Diabetic foot ulcers can be caused by nerve damage, immune system dysfunction, and PAD. These ulcers are a leading cause of major lower extremity amputation, and their prevalence is increasing despite efforts at prevention and early treatment.
For now, diabetes specialist Andrew Boulton, MD, of University of Manchester, England, and immediate past president of the International Diabetes Federation, called the concept of pemafibrate for diabetic foot ulcers "interesting but unproven."
He said one issue was that there was no counting of neuro-ischemic ulcers in the present analysis. He also highlighted the use of subjective PAD endpoints in the study, as well as the lack of assessment for neuropathy that would be expected to affect some of the endpoints.
Moving forward, the PROMINENT authors said they are anticipating two placebo-controlled trials: one testing pemafibrate for acute healing of existing diabetic foot ulcerations, and the other testing the drug for prevention of recurrent ulcers in those with recently healed wounds.
PROMINENT was a double-blind trial that had participants randomized to pemafibrate 0.2 mg orally twice daily or placebo. Included were 10,497 people with type 2 diabetes, mild to moderate hypertriglyceridemia, and HDL cholesterol levels ≤40 mg/dL. This was also a population in which participants were all either on statin therapy or had LDL cholesterol level <100 mg/dL at enrollment.
Baseline characteristics were similar between the two study groups.
Investigators said that incident PAD events were subject to blind adjudication. This covered new or worsening intermittent claudication, rest pain, lower extremity ischemic ulceration (including gangrene), lower extremity revascularization, or major amputation in the setting of ankle brachial index ≤0.9 or another marker of PAD.
For the present analysis, Pradhan's group also relied on a separate blind adjudication of ulcer and gangrene events. Incident ischemic ulceration was defined as the new occurrence of lower extremity ulceration or gangrene, accompanied by diagnostic testing indicative of new or worsening obstructive PAD.
Limitations of PROMINENT include the modest number of total events and uncertain generalizability of results to other populations, Pradhan's team acknowledged.

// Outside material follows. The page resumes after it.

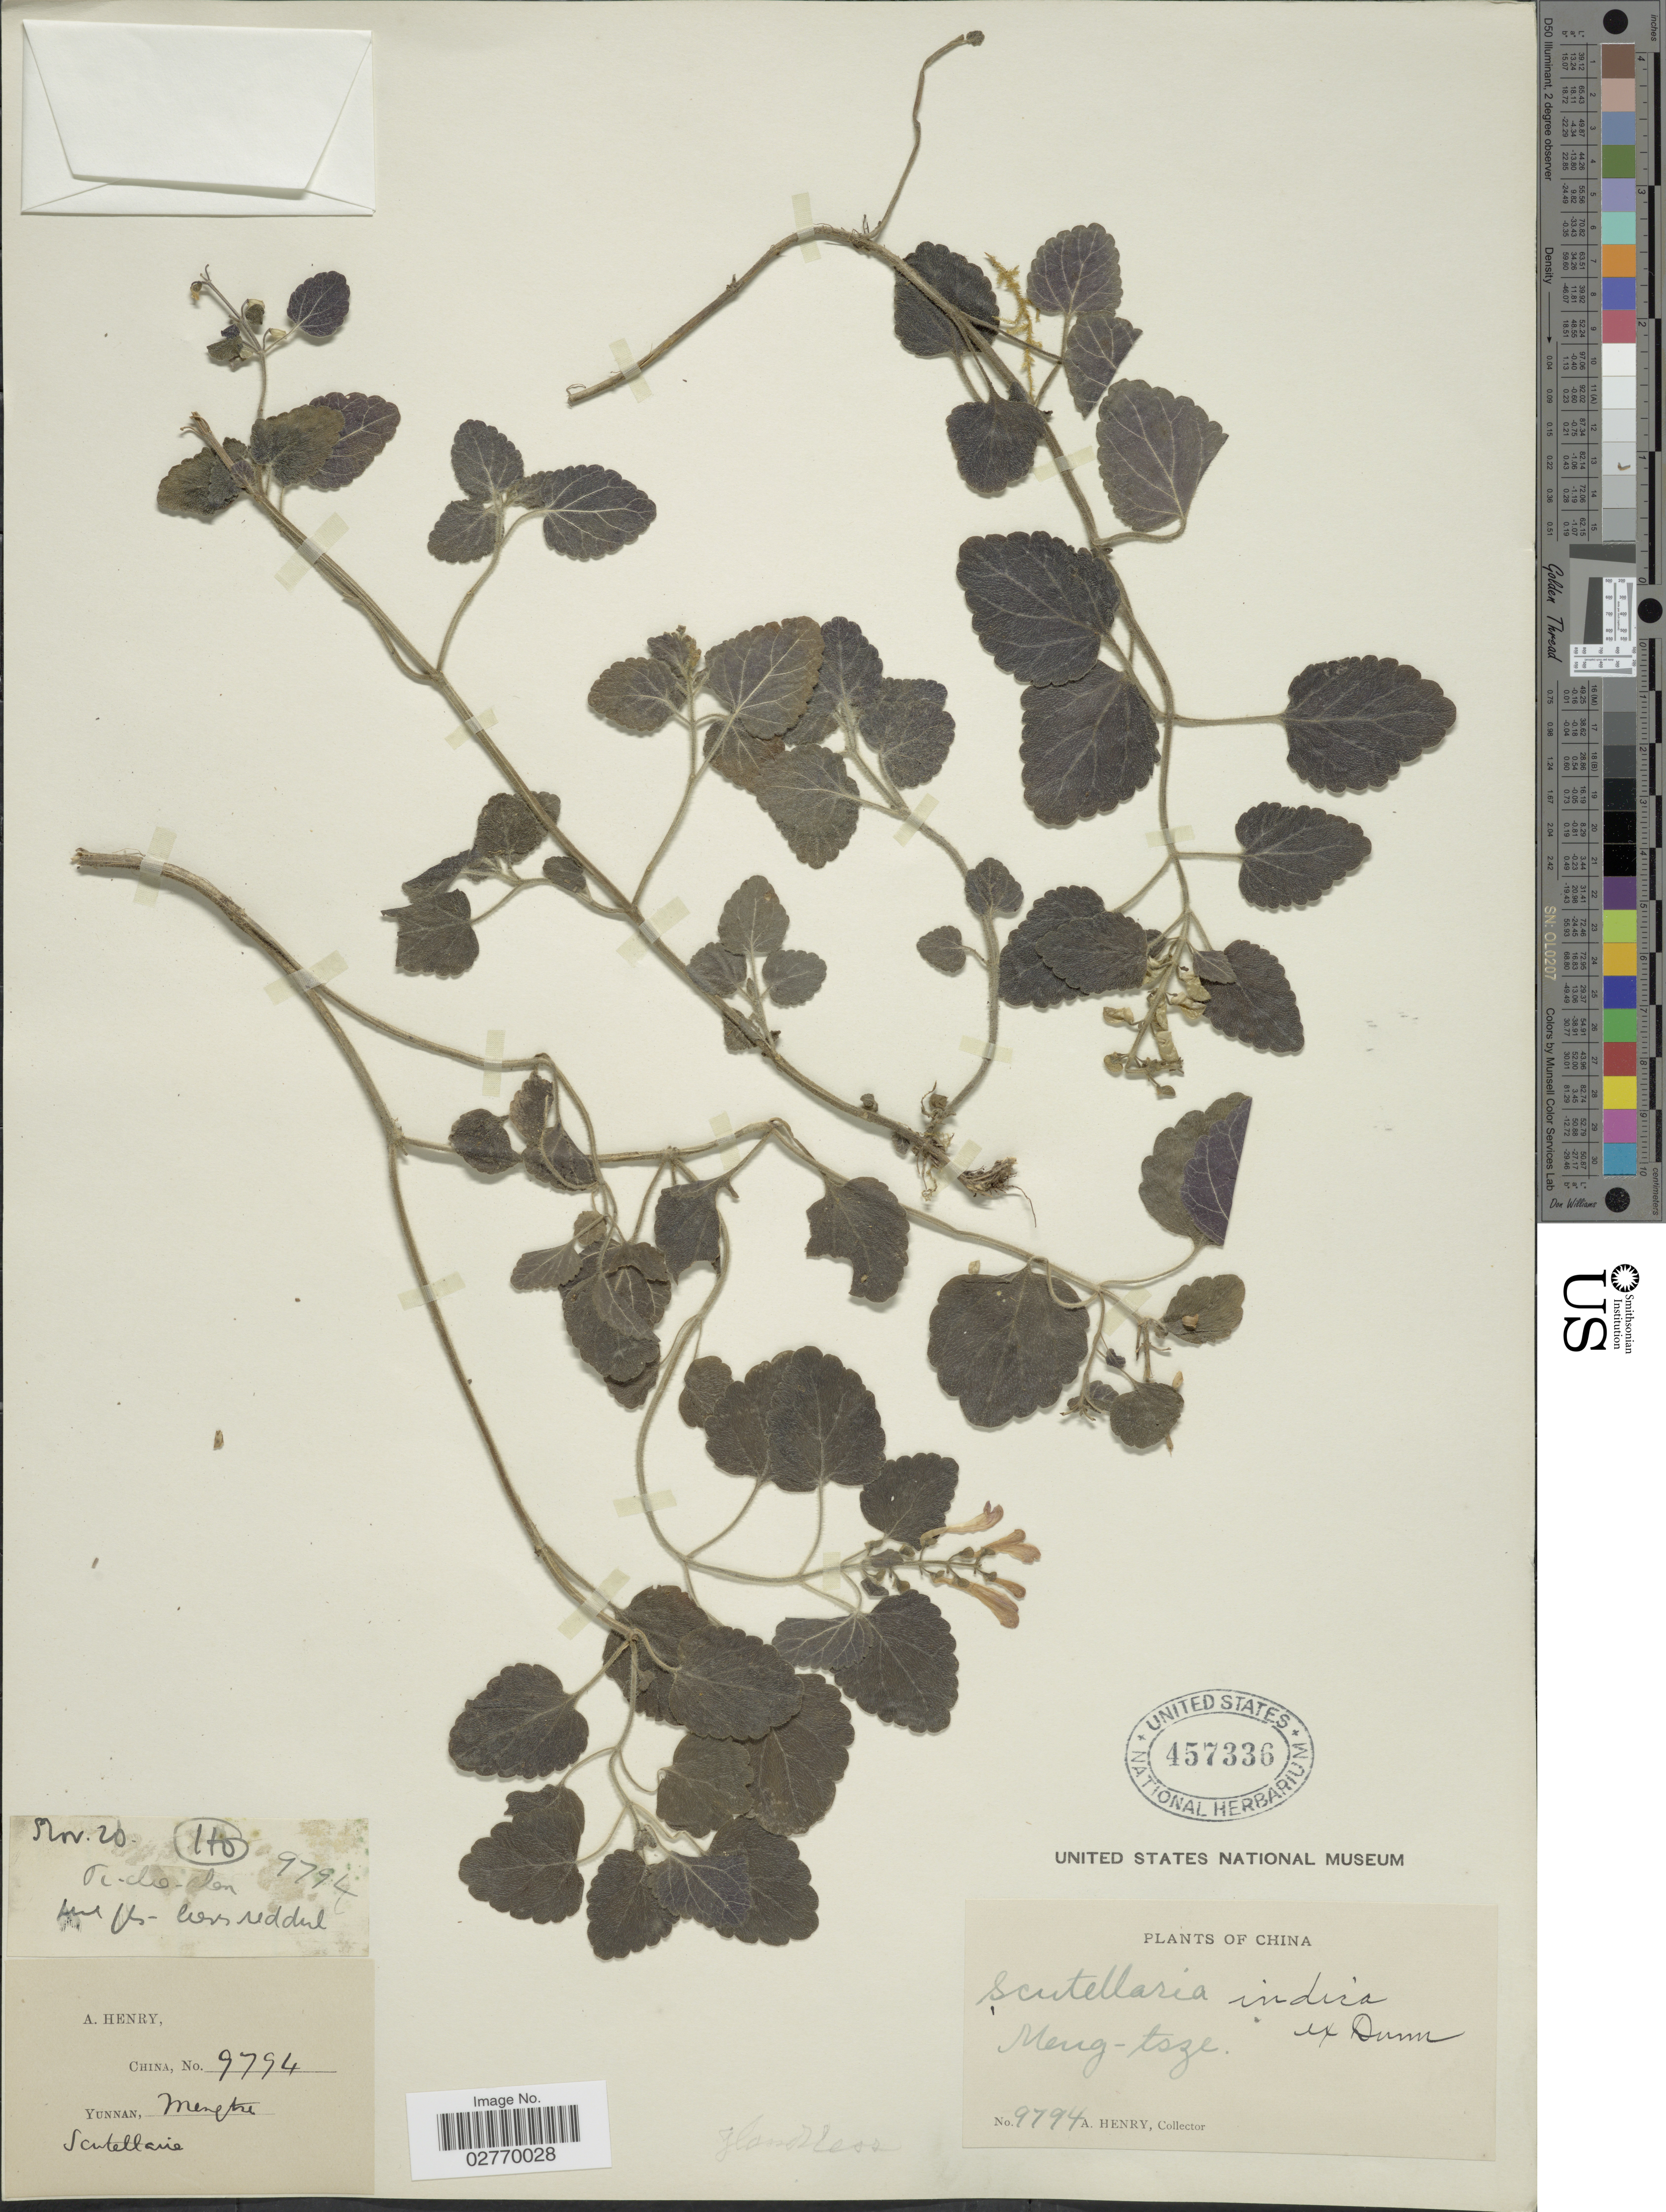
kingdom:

"These findings provide strong impetus for further prospective investigations of pemafibrate to reduce lower limb ulceration risk, especially among those with prior foot disease and other high-risk characteristics for ulceration and gangrene," the authors wrote.
Boulton advised that ulcer prevention would be the "better," more feasible outcome to study going forward. Plus, the current ulcer recurrence rate is so high that "if you can show you prevent recurrence, that would be a step forward."
In contrast, he said, proving an ulcer healing benefit is "tricky" and subject to many confounding variables -- notably the patients who have kept walking on their wounds to the dismay of decades of trialists.
"If you give them holy water, they're not going to heal. You keep walking on ulcers, they're not going to heal," Boulton commented in an interview. "These people have lost the gift of pain. They will walk on it."
Disclosures
Pradhan disclosed research grants from Kowa Research Europe and Denka; compensation for consultant services from Optum, Novo Nordisk, and Reliant Medical Foundation; compensation for lectures from Medtelligence and NACE; and is currently employed by Bristol Myers Squibb.
Co-authors reported multiple relationships with industry.
Armstrong and Boulton had no disclosures.
Primary Source
Journal of the American College of Cardiology
Marinho LL, et al "Effect of pemafibrate on diabetic foot ulceration and gangrene: an exploratory analysis from PROMINENT" J Am Coll Cardiol 2024; DOI: 10.1016/j.jacc.2024.05.028.